# [Exercise aim]
In the entries below, count the lines that contain the word "front" and give only that number.
╔══
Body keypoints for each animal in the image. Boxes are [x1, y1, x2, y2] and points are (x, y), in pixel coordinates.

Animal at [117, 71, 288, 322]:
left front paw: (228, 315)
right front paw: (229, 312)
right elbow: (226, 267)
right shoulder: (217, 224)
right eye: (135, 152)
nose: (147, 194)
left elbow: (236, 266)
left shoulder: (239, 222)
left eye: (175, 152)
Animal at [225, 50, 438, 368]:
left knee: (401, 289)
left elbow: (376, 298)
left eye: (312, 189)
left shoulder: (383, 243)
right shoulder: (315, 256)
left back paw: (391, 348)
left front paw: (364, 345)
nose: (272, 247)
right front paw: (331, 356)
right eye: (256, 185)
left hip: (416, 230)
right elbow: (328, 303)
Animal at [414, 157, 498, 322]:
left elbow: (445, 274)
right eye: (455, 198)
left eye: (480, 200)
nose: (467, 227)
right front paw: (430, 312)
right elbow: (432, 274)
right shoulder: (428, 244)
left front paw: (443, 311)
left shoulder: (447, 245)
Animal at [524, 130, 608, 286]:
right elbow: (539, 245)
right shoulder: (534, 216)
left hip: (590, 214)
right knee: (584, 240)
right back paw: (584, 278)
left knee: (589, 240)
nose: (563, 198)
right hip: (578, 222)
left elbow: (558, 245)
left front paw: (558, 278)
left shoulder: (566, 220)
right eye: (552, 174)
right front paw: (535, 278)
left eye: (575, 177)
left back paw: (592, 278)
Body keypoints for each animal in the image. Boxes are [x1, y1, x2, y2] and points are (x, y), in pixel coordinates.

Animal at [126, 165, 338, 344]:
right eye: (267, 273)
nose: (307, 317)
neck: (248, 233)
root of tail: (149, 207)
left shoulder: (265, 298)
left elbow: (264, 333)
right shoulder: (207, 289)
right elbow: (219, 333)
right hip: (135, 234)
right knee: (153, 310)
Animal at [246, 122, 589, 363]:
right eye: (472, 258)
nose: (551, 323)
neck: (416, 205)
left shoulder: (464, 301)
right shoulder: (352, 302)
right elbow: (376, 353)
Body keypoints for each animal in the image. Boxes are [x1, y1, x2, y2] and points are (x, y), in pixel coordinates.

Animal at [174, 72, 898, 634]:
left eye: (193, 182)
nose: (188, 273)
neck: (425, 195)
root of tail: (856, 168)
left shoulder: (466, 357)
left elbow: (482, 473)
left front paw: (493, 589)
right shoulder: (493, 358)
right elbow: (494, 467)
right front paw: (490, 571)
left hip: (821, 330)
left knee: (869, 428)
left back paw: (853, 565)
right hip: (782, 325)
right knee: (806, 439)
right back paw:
╚══
# [Answer area]
10